RA-CottNet: A Real-Time High-Precision Deep Learning Model for Cotton Boll and Flower Recognition
Rui-Feng Wang, Yi-Ming Qin, Yi Zhao, Mingrui Xu, Iago Beffart Schardong, Kangning Cui
Abstract
Cotton is the most important natural fiber crop worldwide, and its automated harvesting is essential for improving production efficiency and economic benefits. However, cotton boll detection faces challenges such as small target size, fine-grained category differences, and complex background interference. This study proposes RA-CottNet, a high-precision object detection model with both directional awareness and attention-guided capabilities, and develops an open-source dataset containing 4966 annotated images.
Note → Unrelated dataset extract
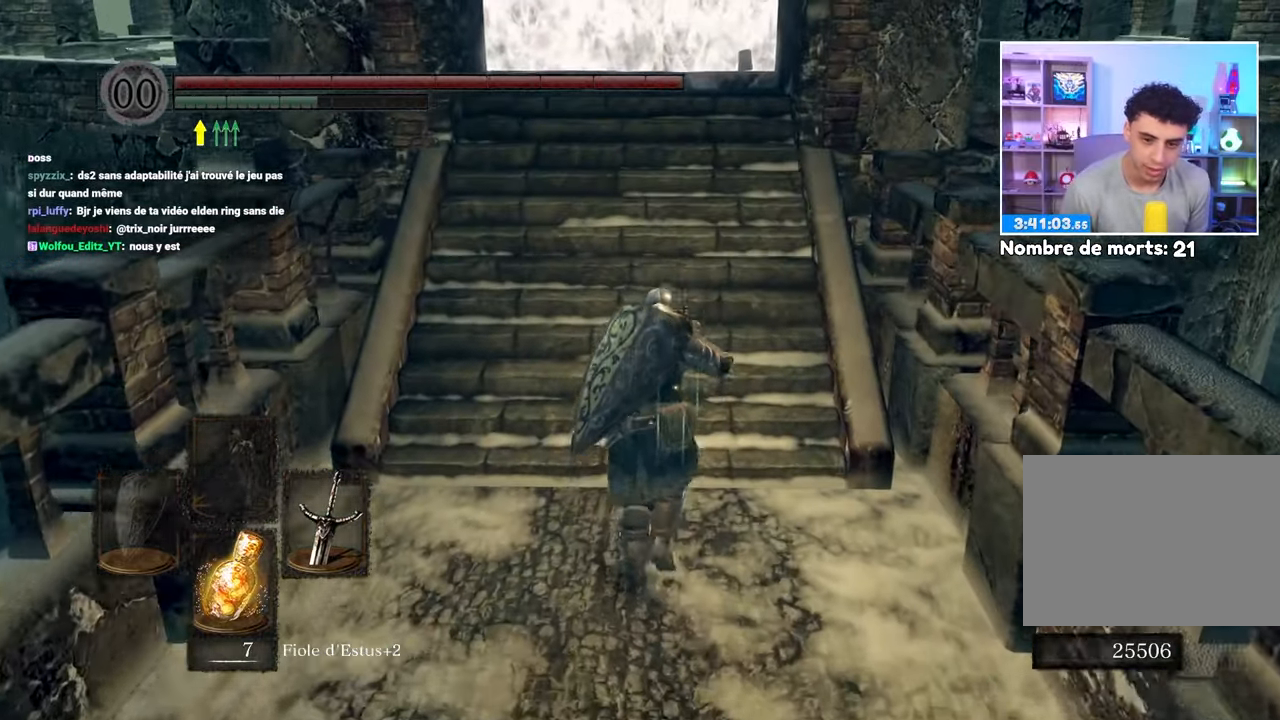
{"buttons": ["B"], "left_stick": "up", "right_stick": "center", "events": []}
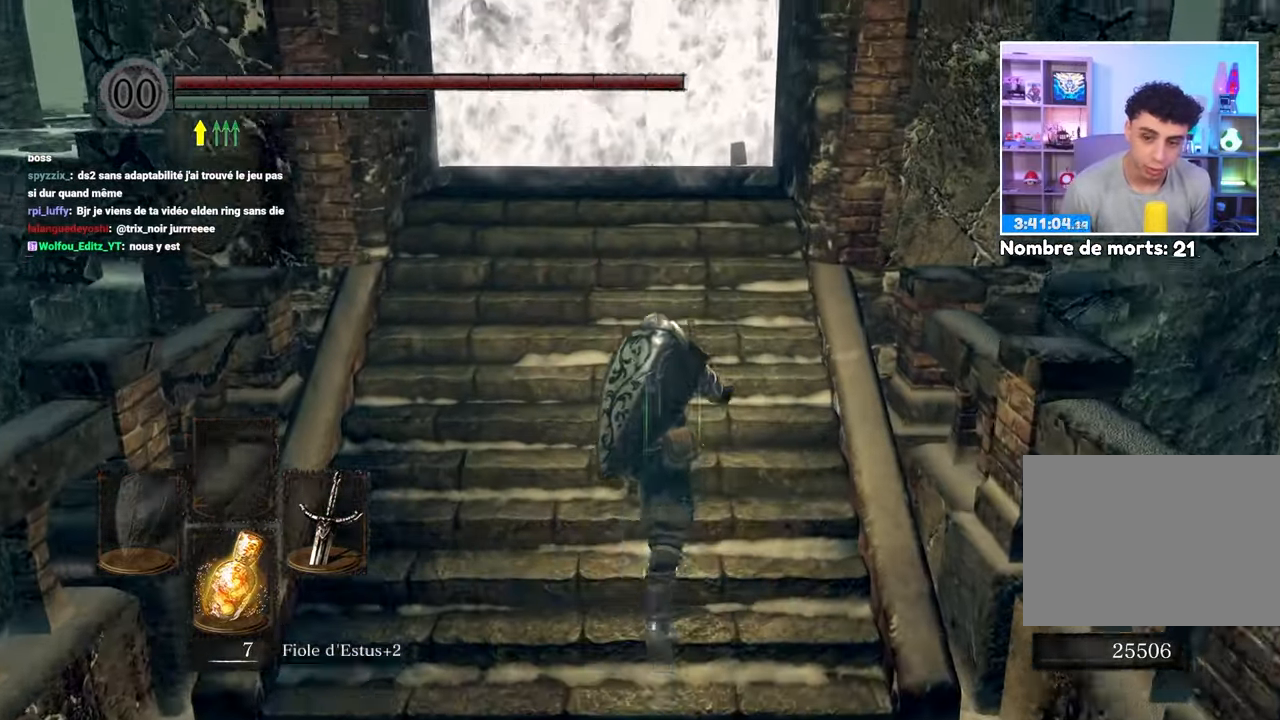
{"buttons": ["B"], "left_stick": "up", "right_stick": "center"}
Based on YOLOv11n, RA-CottNet incorporates ODConv and SPDConv to enhance directional and spatial representation, while integrating CoordAttention, an improved GAM, and LSKA to improve feature extraction. Experimental results showed that RA-CottNet achieves 93.683% Precision, 86.040% Recall, 93.496% mAP50, 72.857% mAP95, and 89.692% F1-score, maintaining stable performance under multi-scale and rotation perturbations. The proposed approach demonstrated high accuracy and real-time capability, making it suitable for deployment on agricultural edge devices and providing effective technical support for automated cotton boll harvesting and yield estimation.